The internet is changing the way we see the game in the 21st century
If you glance around the Etihad on any given Saturday during the season, you will likely see fans glued to their smartphones, checking numerous apps for scores, updates and reaction.
This is a far cry from days gone by, when supporters would listen to the radio to stay in touch with what was happening elsewhere or wait for the evening newspaper to reach their local shop.
Besides making everything more instant, in what other ways has the internet changed football?
The Saturday morning stop at the bookies on the way to Maine Road used to be a rite of passage for all City fans, but now bets can be placed from home using one of the multitude of sports betting apps that are now available.

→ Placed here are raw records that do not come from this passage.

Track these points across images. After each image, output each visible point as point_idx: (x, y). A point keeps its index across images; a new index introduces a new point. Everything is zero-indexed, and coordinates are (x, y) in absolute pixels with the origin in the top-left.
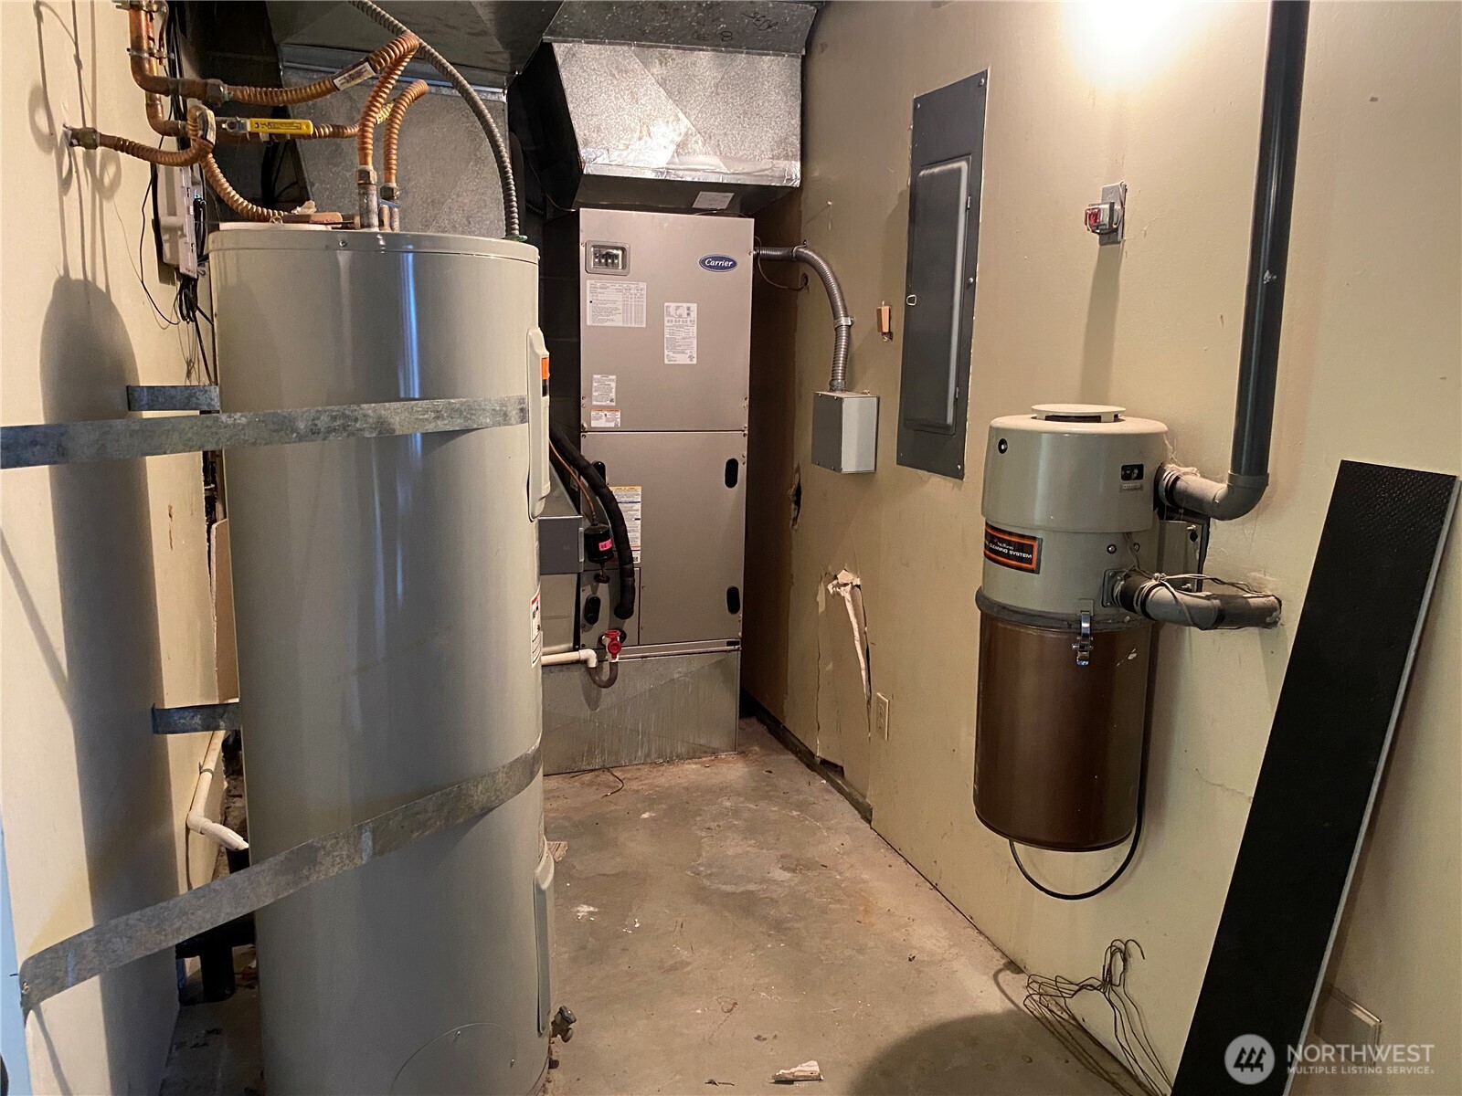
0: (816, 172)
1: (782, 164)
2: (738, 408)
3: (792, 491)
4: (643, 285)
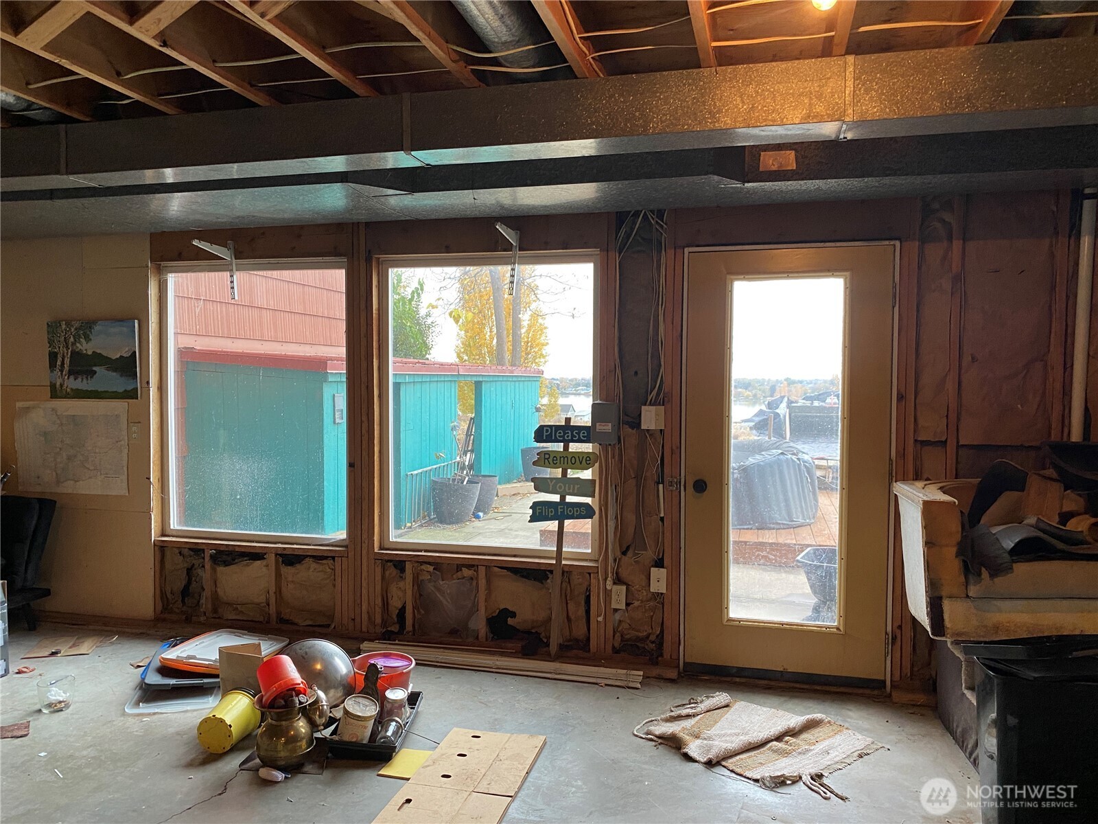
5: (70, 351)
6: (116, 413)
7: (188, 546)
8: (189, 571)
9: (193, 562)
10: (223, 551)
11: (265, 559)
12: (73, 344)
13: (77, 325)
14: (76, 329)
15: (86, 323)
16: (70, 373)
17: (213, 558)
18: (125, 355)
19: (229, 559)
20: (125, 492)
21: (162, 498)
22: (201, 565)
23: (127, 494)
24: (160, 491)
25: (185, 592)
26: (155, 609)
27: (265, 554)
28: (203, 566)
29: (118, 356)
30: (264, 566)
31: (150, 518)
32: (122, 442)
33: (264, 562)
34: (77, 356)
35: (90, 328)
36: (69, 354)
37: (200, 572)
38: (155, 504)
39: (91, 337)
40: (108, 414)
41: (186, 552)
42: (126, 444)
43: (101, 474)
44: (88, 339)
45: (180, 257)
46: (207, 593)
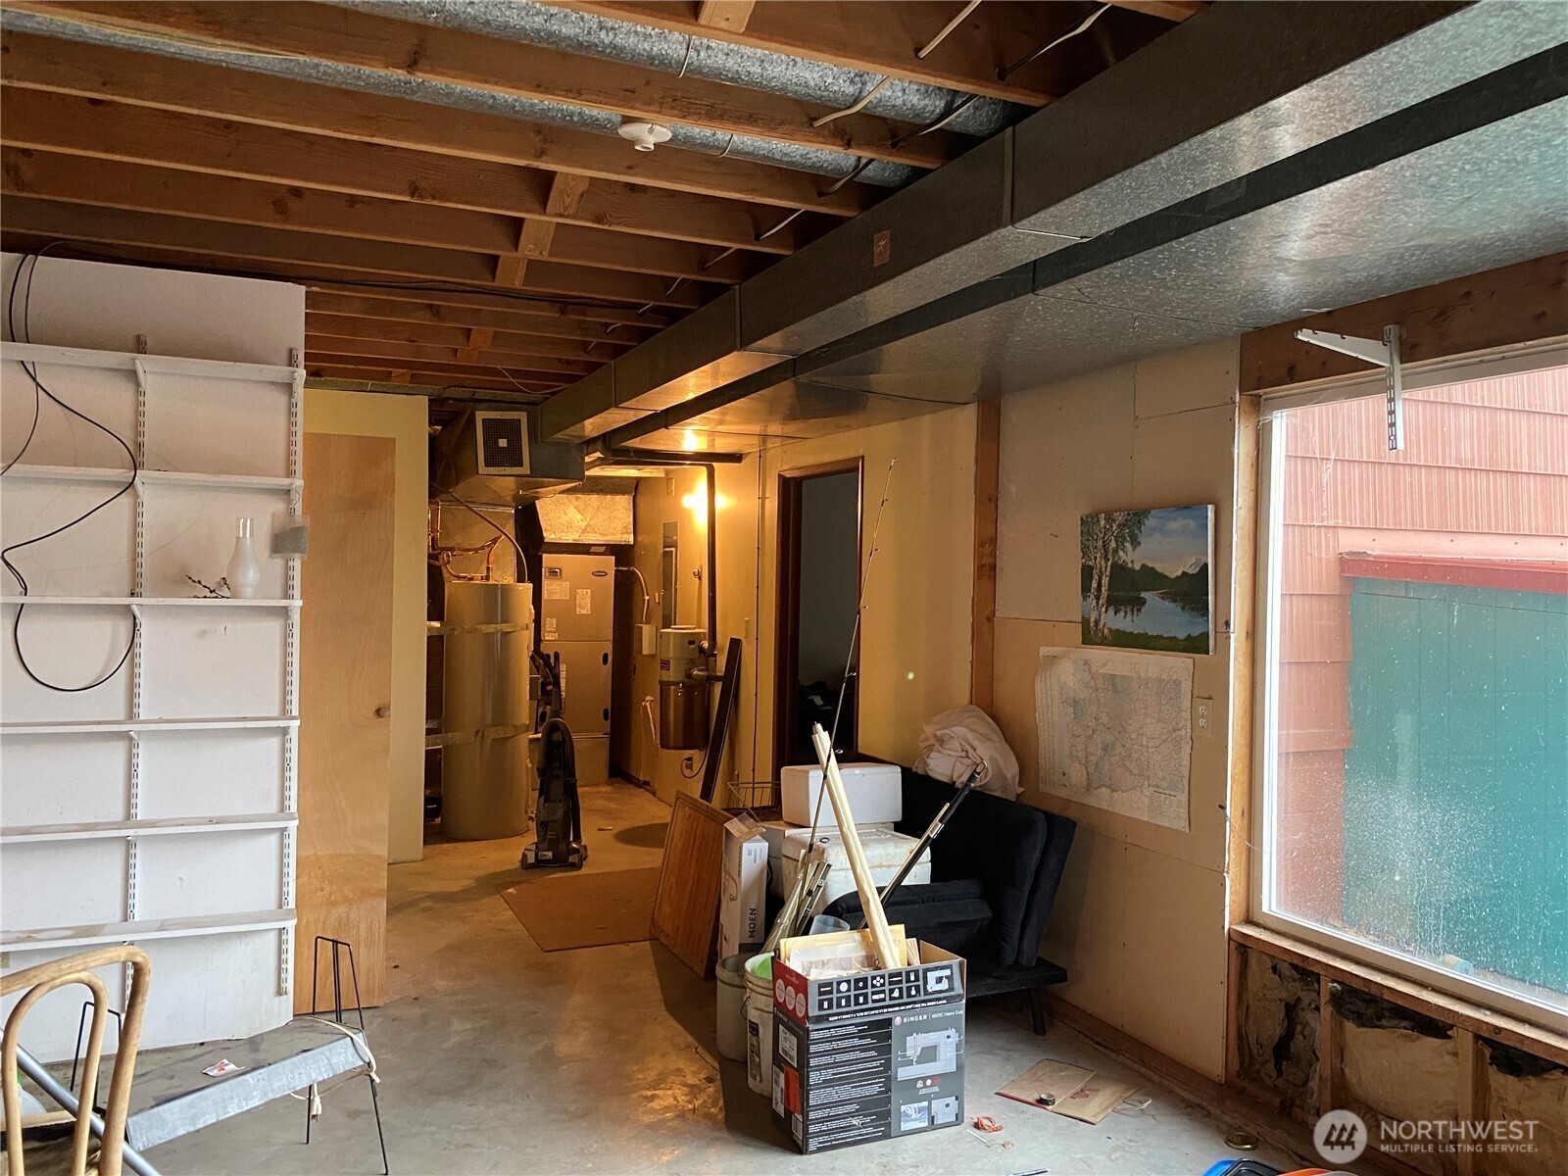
0: (640, 539)
1: (625, 536)
2: (609, 632)
3: (632, 668)
4: (568, 583)
5: (1109, 563)
6: (1175, 677)
7: (1287, 958)
8: (1291, 1009)
9: (1300, 993)
10: (1357, 990)
11: (1450, 1037)
12: (1115, 551)
13: (1120, 517)
14: (1119, 525)
15: (1134, 514)
16: (1110, 602)
17: (1336, 1000)
18: (1190, 572)
19: (1370, 1012)
20: (1182, 825)
21: (1249, 850)
22: (1313, 1006)
23: (1187, 831)
24: (1244, 835)
25: (1282, 1049)
26: (1227, 1064)
27: (1451, 1027)
28: (1317, 1009)
29: (1179, 573)
30: (1448, 1053)
31: (1223, 885)
32: (1183, 732)
33: (1449, 1045)
34: (1119, 571)
35: (1139, 522)
36: (1109, 568)
37: (1309, 1016)
38: (1233, 857)
39: (1141, 539)
40: (1164, 677)
41: (1285, 969)
42: (1189, 735)
43: (1149, 785)
44: (1135, 543)
45: (1292, 375)
46: (1323, 1068)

Competing bookmakers fall all over themselves to offer the punter the best deal, with the promise of a free casino bonus being one of the latest ways to convince fans to place a bet.
The football phone-in is still an institution for many fans who are on their way home from a game, but social media sites such as Facebook and Twitter have opened up football discussion to the extent that the actual sport is now almost a side show. Fan sites and “below the line” comments on articles now descend into fevered arguments between rival supporters, which means that football has now become more tribal than ever.
The English Premier League is popular worldwide. In fact, Manchester United's global fan base is thought to number around 600 million, although City are quickly catching up. The internet has been a huge reason for this explosion in popularity, with streaming sites allowing anyone in the world to catch a glimpse of the stars plying their trade. With fans in the United States, China, India and Australia shunning their local leagues in favour of more established European competitions, our league has become more and more valuable on a global basis, as the latest Sky deal exemplifies.
When your dad was growing up, football news would have been confined to the back three or four pages of the newspapers, with the occasional magazine available on a weekly or monthly basis. Now, with content available at the click of a button and easy distribution possible through the various social media platforms, there are countless websites dedicated to football and all of them are trying to lure you in with barely believable rumours and the latest scoops.
There can be no doubt that the proliferation of smartphones over the last decade and the ubiquity of the internet have had an impact on football and the way in which supporters consume the sport. For some, it is now a 24/7 endeavour from which they can never switch off.
From our point of view, however, you still can't beat that Saturday afternoon feeling at the Etihad – even if everyone around you is viewing the action through their phone screen!